Multiple Choice and Discussion Questions

Bridging therapies commonly used to treat HCC while awaiting transplant include chemoembolization (transcatheter arterial chemoembolization (TACE) and hepatic arterial therapy (HAT)), alcohol ablation, and radiofrequency ablation. Combination bridging therapies have also been utilized.

Adjuvant treatment with TACE, percutaneous ethanol injection, and/or radiofrequency ablation (RFA) in T1- and T2-staged HCC resulted in tumor-free survival after transplantation of 95.2% after 4 years and ITT survival of 94%, 85%, and 79% at 1, 2, and 3 years, respectively. Percutaneous therapies carry risks of tumoral seeding between 0.1% and 0.6%. There use is somewhat controversial, however. To date, there is no high-level evidence that waiting-list HCC treatment with these modalities is effective in (i) achieving improvement of post–liver transplant survival, (ii) achieving downstaging of advanced HCC to within Milan criteria, and (iii) preventing waiting list dropout.

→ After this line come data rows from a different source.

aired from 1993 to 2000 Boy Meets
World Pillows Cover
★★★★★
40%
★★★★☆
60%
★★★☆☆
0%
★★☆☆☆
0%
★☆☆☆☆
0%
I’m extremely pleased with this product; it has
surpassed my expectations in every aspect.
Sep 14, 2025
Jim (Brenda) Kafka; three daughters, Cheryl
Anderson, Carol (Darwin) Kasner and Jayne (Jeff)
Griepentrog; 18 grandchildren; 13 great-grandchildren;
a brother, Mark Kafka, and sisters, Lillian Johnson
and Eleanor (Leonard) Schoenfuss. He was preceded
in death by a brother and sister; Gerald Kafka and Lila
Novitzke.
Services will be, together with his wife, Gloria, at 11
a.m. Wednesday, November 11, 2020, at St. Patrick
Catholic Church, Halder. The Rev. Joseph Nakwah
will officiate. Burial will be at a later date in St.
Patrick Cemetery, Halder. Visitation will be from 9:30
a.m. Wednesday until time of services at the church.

Often, combinations of these therapies are utilized to achieve high rates of tumor necrosis, which has been shown to improve recurrence-free survival in posttransplant patients. None of the macromorphological HCC features, but only the absence of increased (18)F-fluoro-deoxy-glucose (FDG) uptake on pretransplant positron emission tomography (PET), was identified as an independent predictor of postinterventional tumor response (P < 0.001). Hence, pretransplant PET assessment may identify those patients with advanced HCC who will benefit from post-interventional bridging therapy (IBT) tumor response and may, thereby, achieve excellent posttransplant outcome.